Multiple studies have shown that support from others can
help people kick destructive habits and change behaviors.
But scientists have never before examined whether dogs can
provide the motivation for losing weight, and vice versa,
Dr. Kushner said.

In the new study, 82 people, 36 of them dog owners,
attended counseling sessions on diet and fitness while
eating no more than 1,400 calories a day. The subjects were
mostly women, about 45 years old, and moderately obese.
They were encouraged to walk daily.

The dogs, all overweight, varied from pint-sized poodles
and cocker spaniels to Huskies and Shetland sheepdogs. Many
of the animals were couch potatoes, let out only when
necessary. They were overfed and often given table scraps.

Dr. Craig Prior, a veterinarian at Murphy Road Animal
Hospital in Nashville, said he was not surprised that the
animals packed on pounds.

"Overweight people tend to have overweight pets," said Dr.
Prior, who was not directly involved with the study. "We
literally see a trickle-down effect with the animals.
People will often sneak their dogs food from the table,
give them snacks and feel sorry for them when the animal is
supposed to be on a diet."

As part of the yearlong study, the owners were told to take
their pets on their daily walks. They were given a list of
dog-friendly parks and encouraged to spend a total of 20 or
30 minutes a day playing fetch or another activity. The
animals were put on a calorie-reduced diet designed to help
them reach their target "doggie B.M.I.," or body mass

On average, the humans shed about 11 pounds, or 5 percent
of their body weight. The animals, on the other hand, did
far better, losing an average of 15 percent of their
weight. The most a person lost was 51 pounds; the most for
a dog, 35 pounds.

Kathleen O'Dekirk, 51, a lawyer in Chicago who signed up
for the study with her Cavalier King Charles spaniel, named
Winston, said she began to eat more healthfully and spend
more time with her dog. She gave up bacon and eggs for
veggie burgers and fruit, and now walks briskly with
Winston for an hour and a half each day instead of 45
minutes a day.

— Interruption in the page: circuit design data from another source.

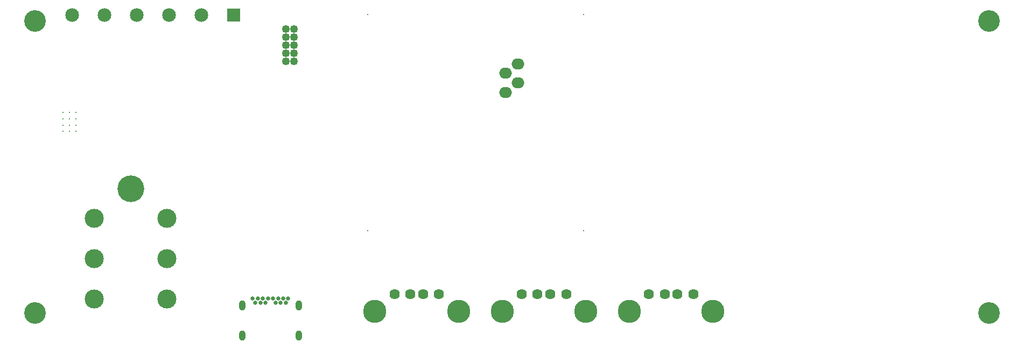
<source format=gbs>
G04 =========================================*
G04 Numerical Innovations - Layer Information*
G04 Units: English*
G04 Purpose: Mask Bottom*
G04 Material: Solder Resist*
G04 =========================================*
G04 FAB 3000 Version 8.3.44 (64-bit) - Gerber/CAM Software*
G04 RS274-X Output*
%FSLAX35Y35*%
%MIA0B0*%
%MOIN*%
%SFA1.000000B1.000000*%

%IPPOS*%
%AMROUNDEDRECTD125*
4,1,4,0.019685,0.011810,
-0.019685,0.011810,
-0.019685,-0.011810,
0.019685,-0.011810,
0.019685,0.011810,0.0*
4,1,4,0.000500,0.031495,
-0.000500,0.031495,
-0.000500,-0.031495,
0.000500,-0.031495,
0.000500,0.031495,0.0*
1,1,0.039370,0.000000,-0.011810*
1,1,0.039370,0.000000,-0.011810*
1,1,0.039370,0.000000,0.011810*
1,1,0.039370,0.000000,0.011810*
%
%ADD10C,0.010000*%
%ADD13C,0.019680*%
%ADD115O,0.078870X0.067060*%
%ADD116C,0.008000*%
%ADD117C,0.084770*%
%ADD118R,0.084770X0.084770*%
%ADD119C,0.049340*%
%ADD120C,0.063910*%
%ADD121C,0.143830*%
%ADD122C,0.118240*%
%ADD123C,0.165480*%
%ADD124C,0.133980*%
%ADD125ROUNDEDRECTD125*%
%ADD126C,0.025590*%
%ADD127C,0.007870*%
%ADD128C,0.015750*%
%ADD129C,0.039370*%
%ADD130C,0.013780*%
%ADD133O,0.070870X0.059060*%
%ADD134C,0.076770*%
%ADD135R,0.076770X0.076770*%
%ADD136C,0.041340*%
%ADD137C,0.055910*%
%ADD138C,0.135830*%
%ADD139C,0.110240*%
%ADD140C,0.157480*%
%ADD141C,0.125980*%
%ADD142C,0.031500*%
%ADD143C,0.055120*%
%ADD144C,0.019680*%
%LNuP-H Main PCBA Assy V04_0*%
%LPD*%
G54D122*
X132677Y208465D03*
Y183465D03*
Y158465D03*
G54D117*
X154016Y334252D03*
G54D118*
X174016D03*
G54D125*
X179252Y154252D03*
G54D126*
X188976Y158780D03*
X185827D03*
X192126D03*
X195276D03*
X193701Y156024D03*
X187402D03*
X190551D03*
G54D125*
X179252Y135630D03*
G54D122*
X87795Y158465D03*
G54D124*
X51181Y149606D03*
G54D123*
X110236Y226693D03*
G54D122*
X87795Y208465D03*
Y183465D03*
G54D121*
X419016Y150709D03*
G54D120*
X431102Y161378D03*
X458661D03*
X448819D03*
X440945D03*
G54D124*
X641732Y149606D03*
Y330709D03*
G54D121*
X470748Y150709D03*
G54D120*
X301181Y161378D03*
G54D115*
X350118Y304134D03*
X342244Y286417D03*
X350118Y292323D03*
X342244Y298228D03*
G54D116*
X390748Y334646D03*
Y200787D03*
G54D120*
X362205Y161378D03*
X370079D03*
X379921D03*
X352362D03*
G54D121*
X340276Y150709D03*
X392008D03*
X313268D03*
G54D116*
X256890Y334646D03*
Y200787D03*
G54D120*
X291339Y161378D03*
X283465D03*
X273622D03*
G54D121*
X261535Y150709D03*
G54D126*
X201575Y158780D03*
X204724D03*
X207874D03*
X198425D03*
X206299Y156024D03*
X203150D03*
X200000D03*
G54D125*
X214449Y135630D03*
Y154252D03*
G54D119*
X211426Y305574D03*
Y310575D03*
X206426Y315575D03*
Y320574D03*
X211426Y325574D03*
X206426D03*
X211426Y320574D03*
Y315575D03*
X206426Y310575D03*
Y305574D03*
G54D127*
X72280Y274026D03*
X76217D03*
X68343D03*
Y270089D03*
Y266152D03*
Y262215D03*
X76217D03*
X72280D03*
X76217Y266152D03*
X72280D03*
X76217Y270089D03*
X72280D03*
G54D124*
X51181Y330709D03*
G54D117*
X114016Y334252D03*
X134016D03*
X94016D03*
X74016D03*
M02*
</source>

She said she shed a little over 10 pounds
from her 5-foot-3, 150-pound frame, while Winston, who was
overweight at 31 pounds, lost 7 pounds.

"We weren't on a diet per se, it was just that we were
getting better nutrition," said Ms. O'Dekirk, who dropped
two pants sizes during the study. "We also walk a lot
faster and a lot longer than we used to when we started the
program. We used to stroll, now we really walk."